皇太后様は、メバクの頭と会っていた。それは…コルタだったのだ。
コルタは、皇太后様に忠誠を誓った。
陛下は、皆を大明殿に集め、タルタルに三公を罷罪にした。そして、国政を皇太后様に命じたのだ。
だが、これもスンニャンとアユを守る為だったのだ。
これ聞いたスンニャンは、大明殿を出ようとした。その時、陛下が倒れてしまったのだ。
陛下の元に皇太后様がやって来た。そして、陛下は王座を譲位することを話し、誰が適任かと尋ねた。
すると、パルラチョプの名が上がったのだ。陛下は、皇太后様に従いますと言い、臣下を集めるよう頼んだのだ。

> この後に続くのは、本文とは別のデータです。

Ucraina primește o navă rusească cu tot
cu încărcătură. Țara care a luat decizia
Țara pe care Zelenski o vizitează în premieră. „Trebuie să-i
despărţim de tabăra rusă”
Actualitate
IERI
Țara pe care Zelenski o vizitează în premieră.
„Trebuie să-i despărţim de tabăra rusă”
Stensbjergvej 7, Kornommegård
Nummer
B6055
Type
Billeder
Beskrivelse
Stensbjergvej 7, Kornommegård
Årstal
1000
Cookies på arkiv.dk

その頃、スンニャンはトクマンから陛下の病について話を聞いた。もう治す術が無い事も…
そして、スンニャンはタルタルを呼んだ。タルタルは、スンニャンに陛下より密命を受けた事を話した。
陛下は、王位の譲位詔書を発表する為に、皇太后様に臣下を集めるよう頼んだ。
集まったのは、皇太后様側の臣下ばかりだった。
そして、陛下は譲位詔書の発表ではなく、集まった臣下達の皆殺しをタルタルに命じたのだ。
皇帝と皇后を亡き者にしようとした理由だった。そして、陛下はコルタを自分の手で殺した。
皇太后様は、自ら毒を飲み自決した。

スンニャンは、江凌大君を高麗の王座につけた。

時は流れ、反乱が起きた。この戦いでタルタルは打ち死に、スンニャンは反乱軍が押し寄せる前に
大都を抜け出すことになった。陛下には、馬に乗りましょうと話した。
陛下は、耳がかゆいと言いスンニャンの膝に頭を乗せた。スンニャンは、雑用係の時を思い出した。
そして、陛下はスンニャンに愛おしいと言い逝ってしまった。

1368年、大都は朱元璋により征服されてしまったが、スンニャンは北方へ逃げ、息子のアユルシルダラを皇帝の座につけた。